BEGIN
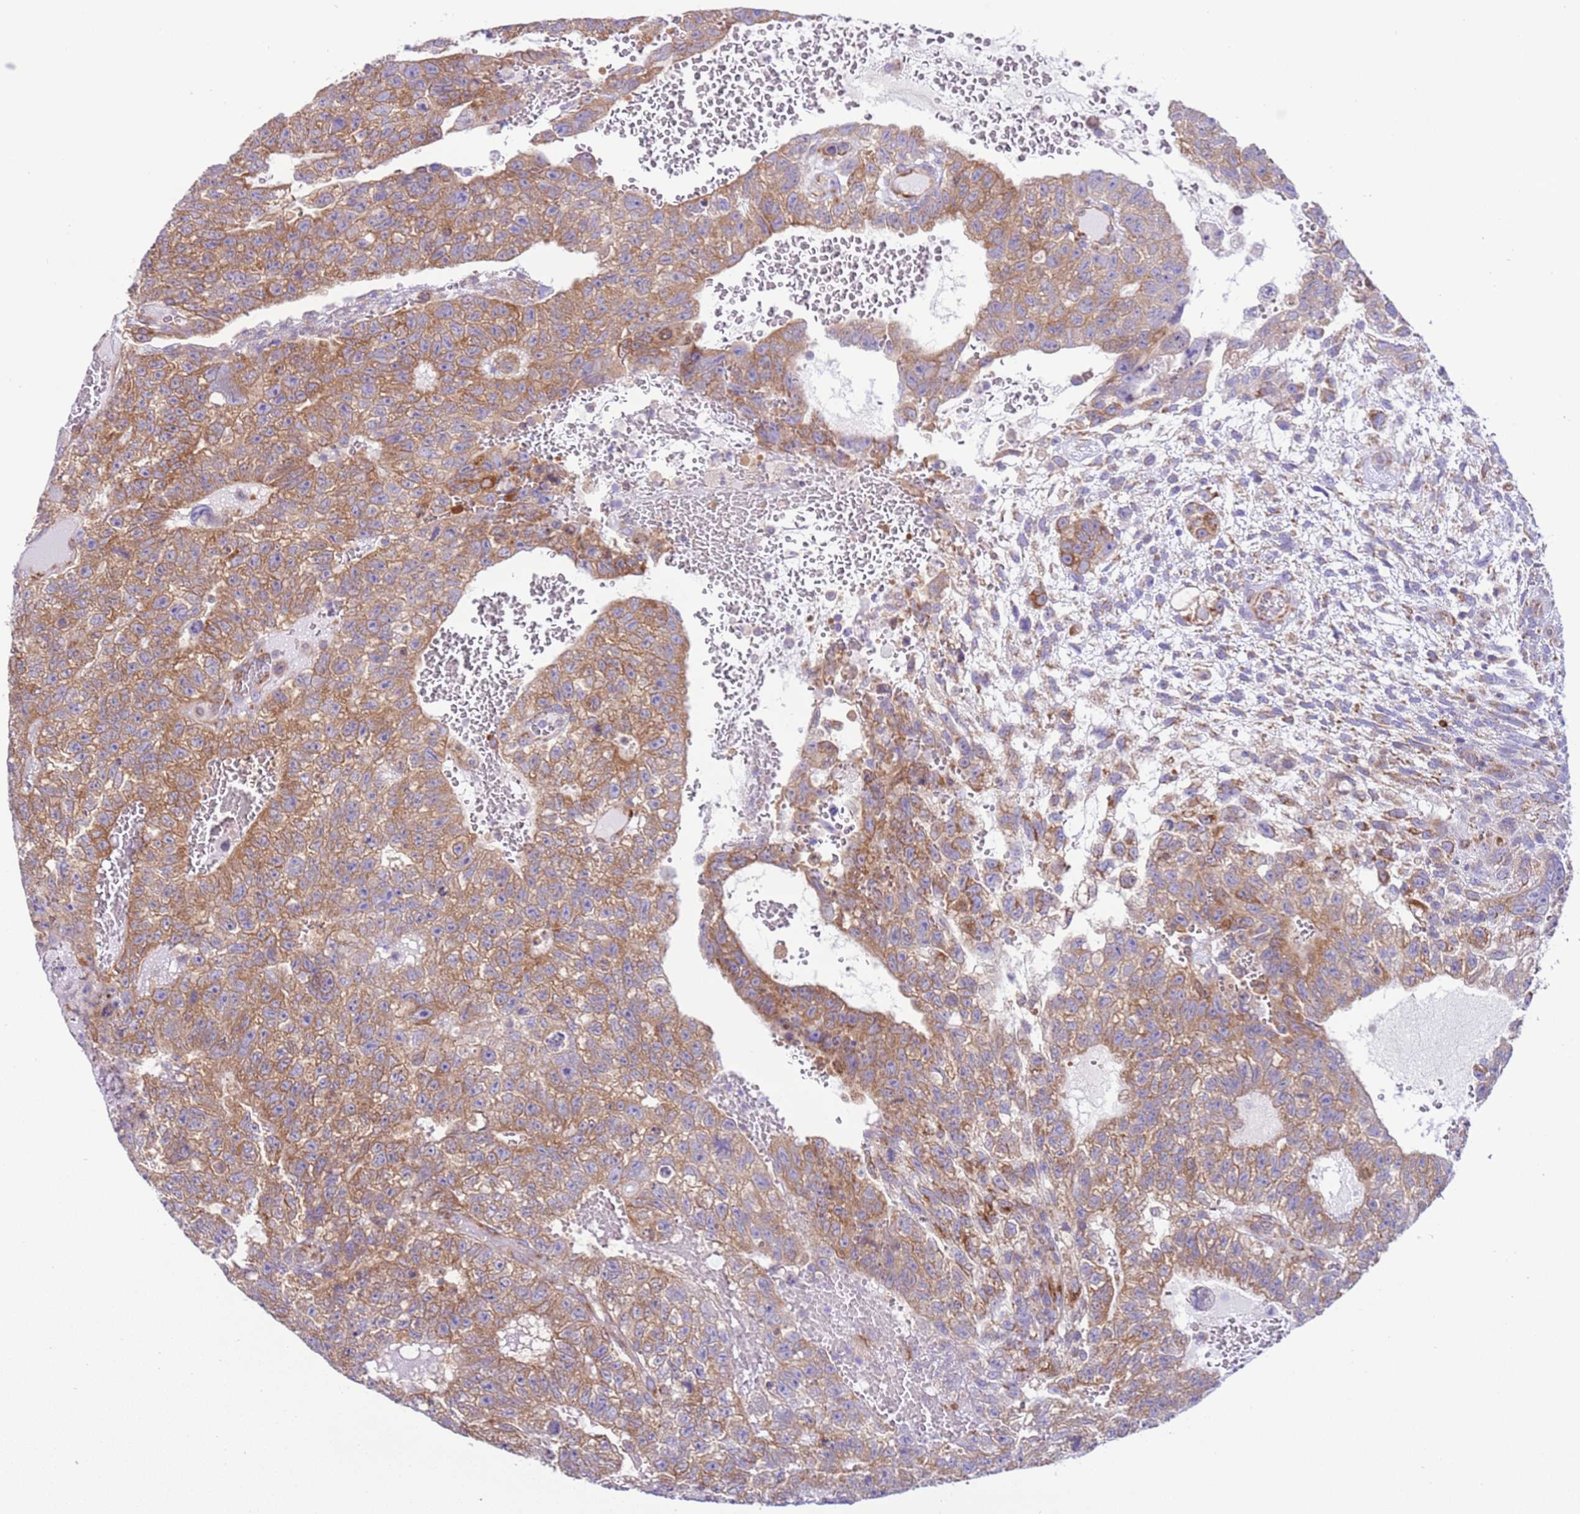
{"staining": {"intensity": "moderate", "quantity": ">75%", "location": "cytoplasmic/membranous"}, "tissue": "testis cancer", "cell_type": "Tumor cells", "image_type": "cancer", "snomed": [{"axis": "morphology", "description": "Carcinoma, Embryonal, NOS"}, {"axis": "topography", "description": "Testis"}], "caption": "An image of embryonal carcinoma (testis) stained for a protein demonstrates moderate cytoplasmic/membranous brown staining in tumor cells.", "gene": "VARS1", "patient": {"sex": "male", "age": 26}}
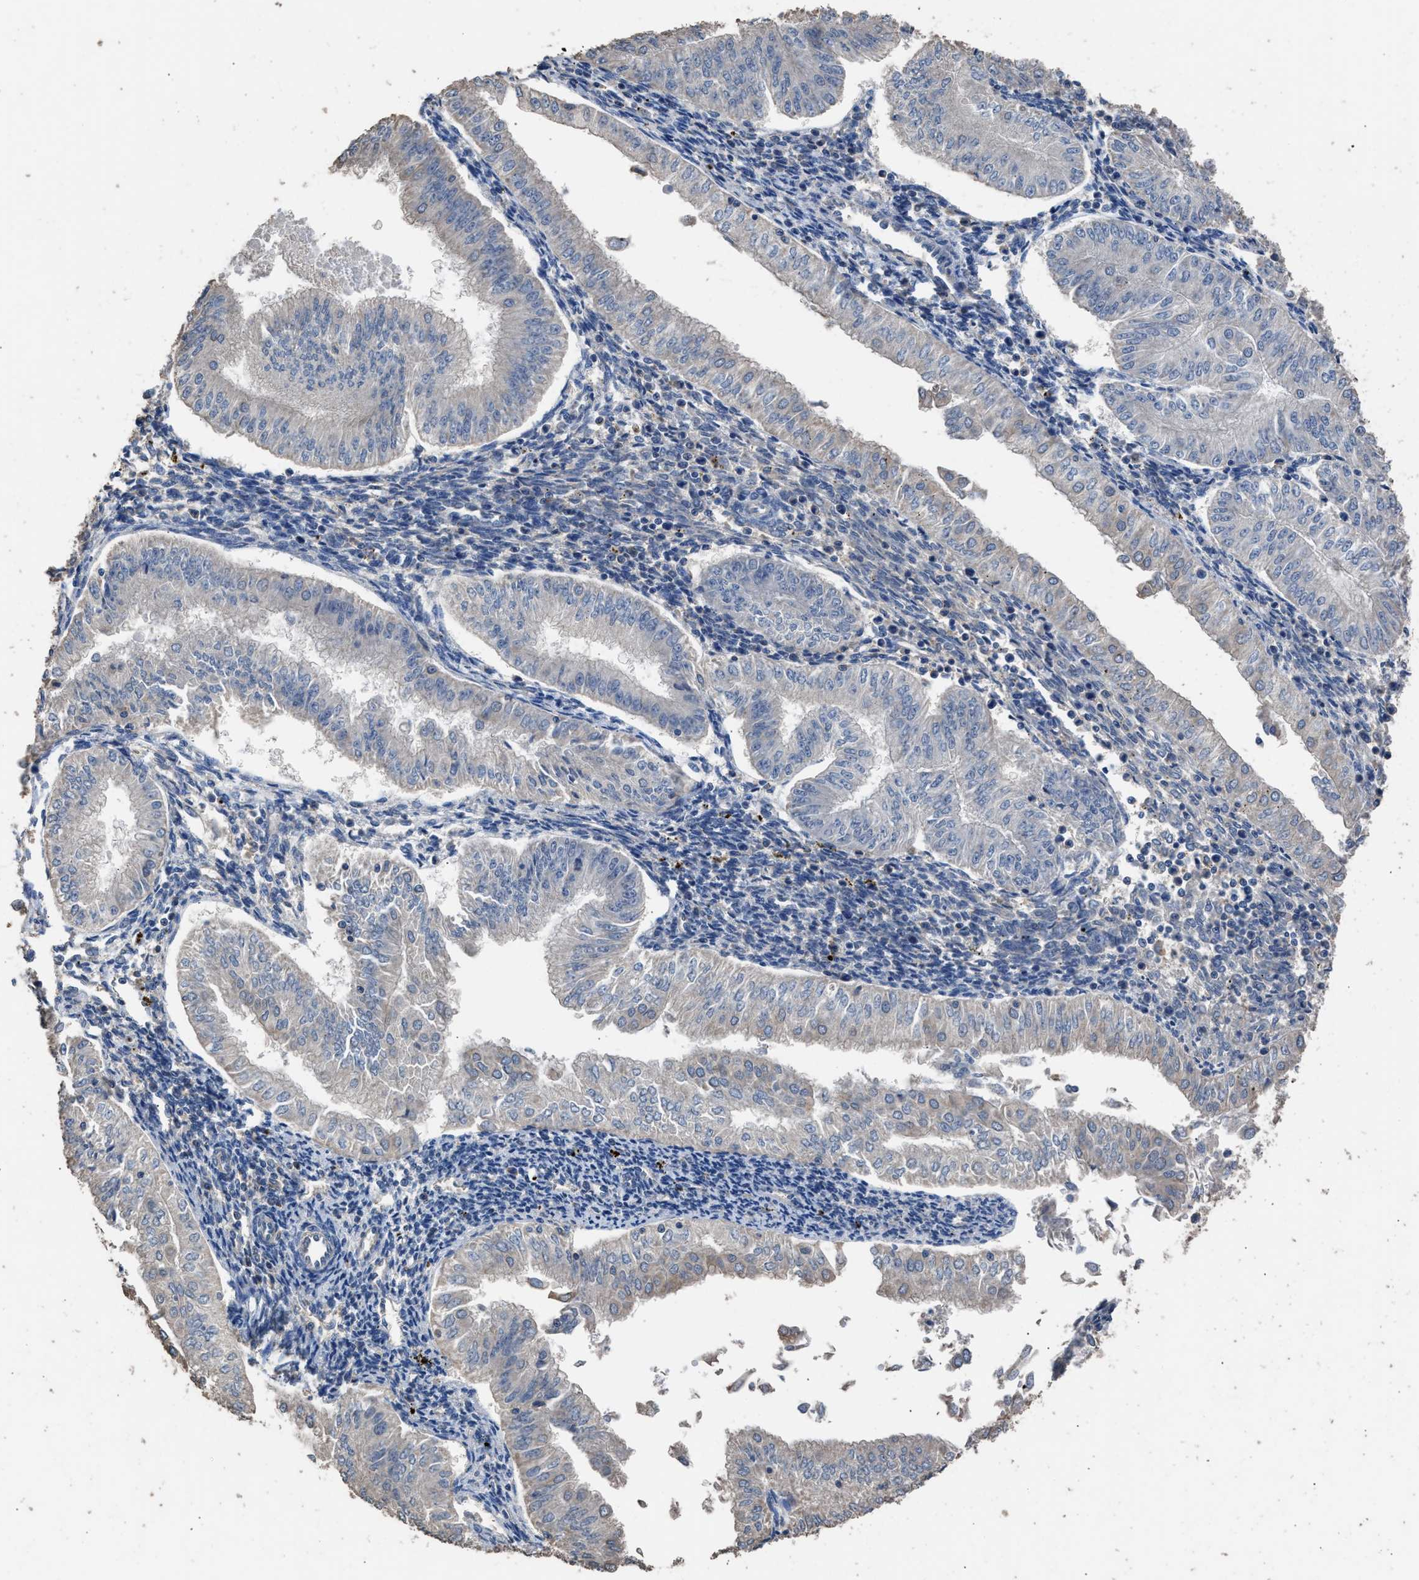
{"staining": {"intensity": "negative", "quantity": "none", "location": "none"}, "tissue": "endometrial cancer", "cell_type": "Tumor cells", "image_type": "cancer", "snomed": [{"axis": "morphology", "description": "Normal tissue, NOS"}, {"axis": "morphology", "description": "Adenocarcinoma, NOS"}, {"axis": "topography", "description": "Endometrium"}], "caption": "Tumor cells show no significant protein positivity in adenocarcinoma (endometrial).", "gene": "ITSN1", "patient": {"sex": "female", "age": 53}}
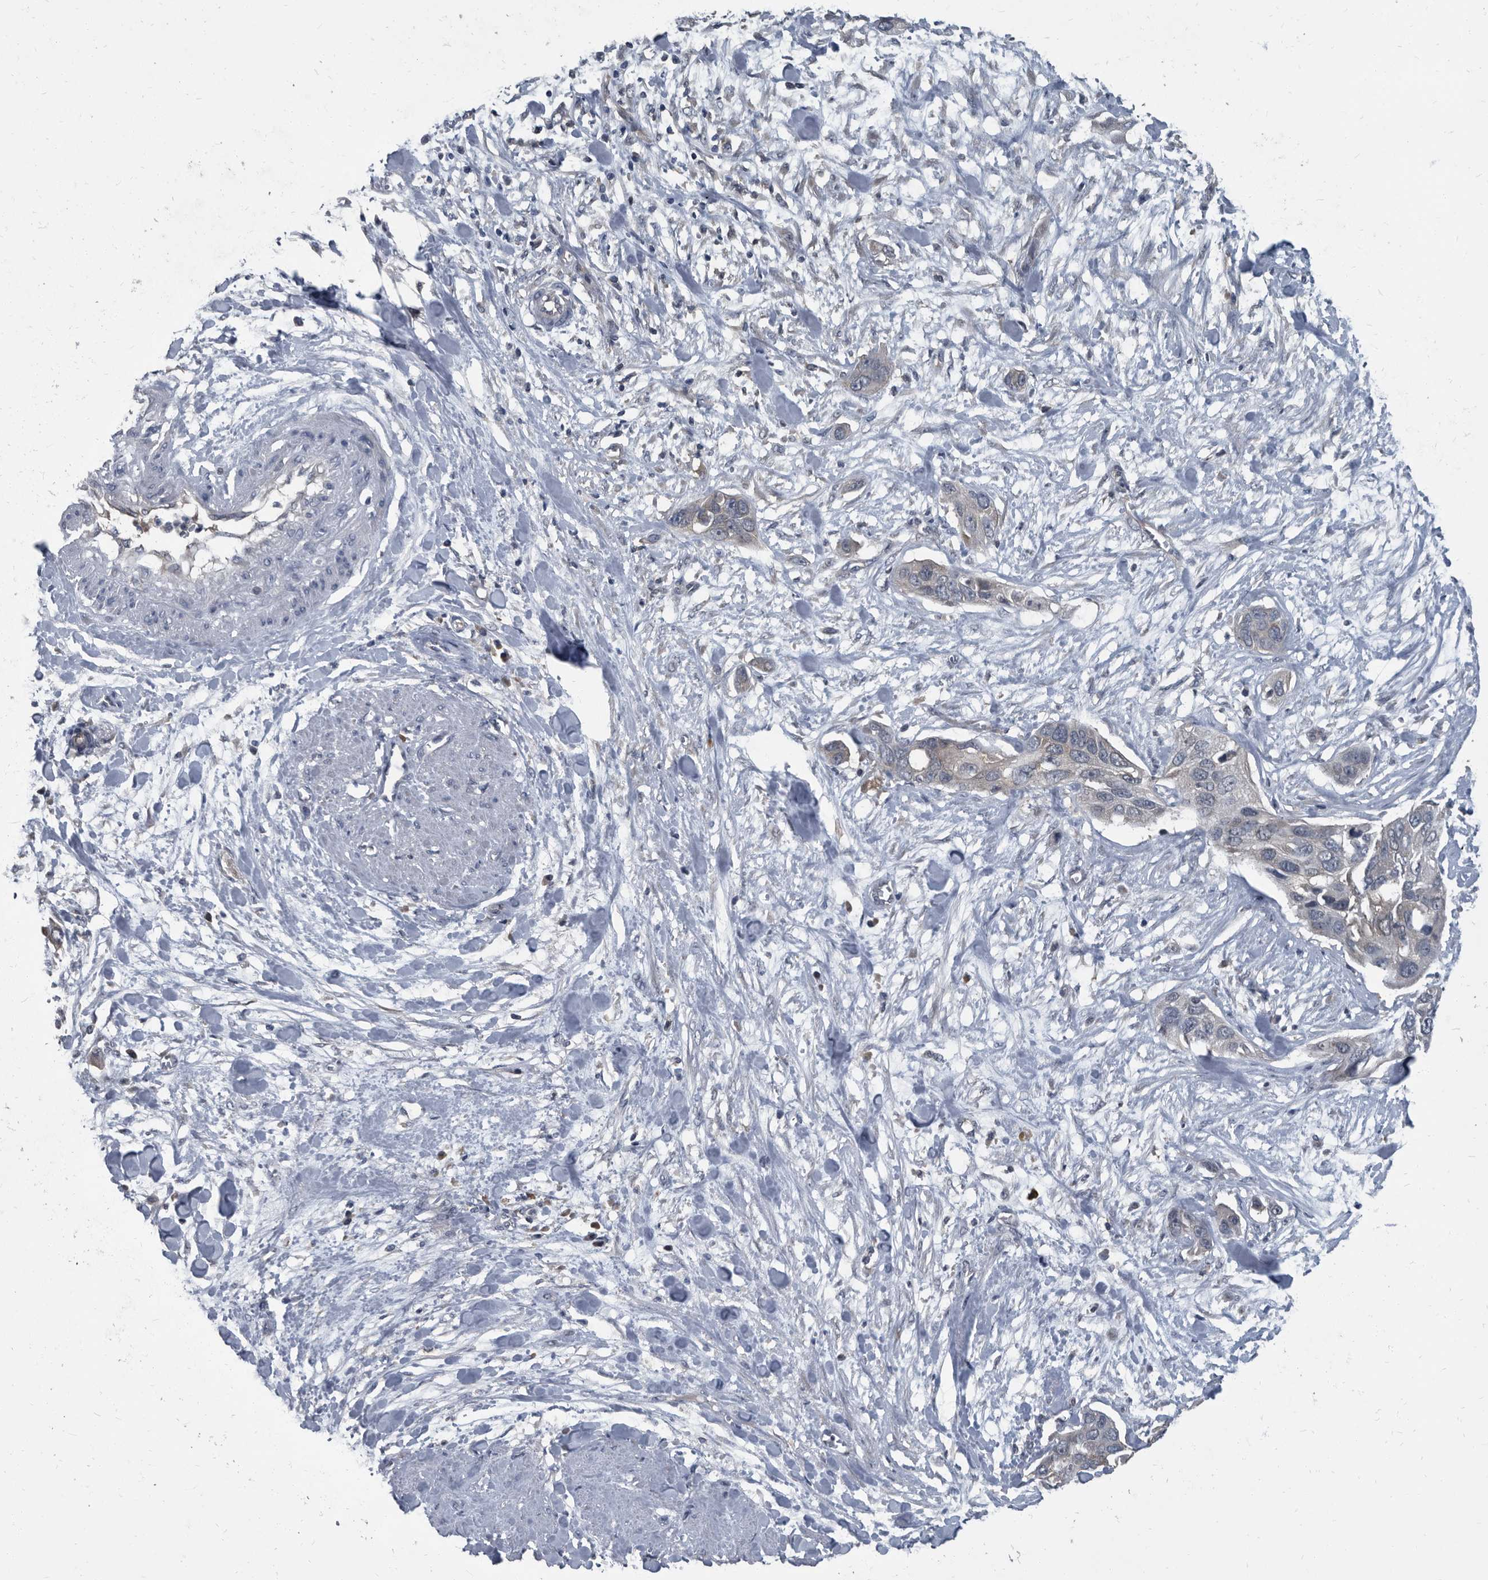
{"staining": {"intensity": "negative", "quantity": "none", "location": "none"}, "tissue": "pancreatic cancer", "cell_type": "Tumor cells", "image_type": "cancer", "snomed": [{"axis": "morphology", "description": "Adenocarcinoma, NOS"}, {"axis": "topography", "description": "Pancreas"}], "caption": "DAB immunohistochemical staining of pancreatic cancer demonstrates no significant staining in tumor cells.", "gene": "CDV3", "patient": {"sex": "female", "age": 60}}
END
▸ Required work: Your answer should reproduce every line of the data verbatim and include no images.

▸ Solved exercise:
{"staining": {"intensity": "moderate", "quantity": ">75%", "location": "cytoplasmic/membranous"}, "tissue": "testis cancer", "cell_type": "Tumor cells", "image_type": "cancer", "snomed": [{"axis": "morphology", "description": "Carcinoma, Embryonal, NOS"}, {"axis": "topography", "description": "Testis"}], "caption": "An image of embryonal carcinoma (testis) stained for a protein demonstrates moderate cytoplasmic/membranous brown staining in tumor cells.", "gene": "VARS1", "patient": {"sex": "male", "age": 26}}
{"staining": {"intensity": "negative", "quantity": "none", "location": "none"}, "tissue": "endometrial cancer", "cell_type": "Tumor cells", "image_type": "cancer", "snomed": [{"axis": "morphology", "description": "Normal tissue, NOS"}, {"axis": "morphology", "description": "Adenocarcinoma, NOS"}, {"axis": "topography", "description": "Endometrium"}], "caption": "Tumor cells show no significant protein positivity in adenocarcinoma (endometrial).", "gene": "ITSN1", "patient": {"sex": "female", "age": 53}}
{"staining": {"intensity": "negative", "quantity": "none", "location": "none"}, "tissue": "pancreatic cancer", "cell_type": "Tumor cells", "image_type": "cancer", "snomed": [{"axis": "morphology", "description": "Adenocarcinoma, NOS"}, {"axis": "topography", "description": "Pancreas"}], "caption": "DAB immunohistochemical staining of pancreatic cancer demonstrates no significant staining in tumor cells.", "gene": "CDV3", "patient": {"sex": "female", "age": 60}}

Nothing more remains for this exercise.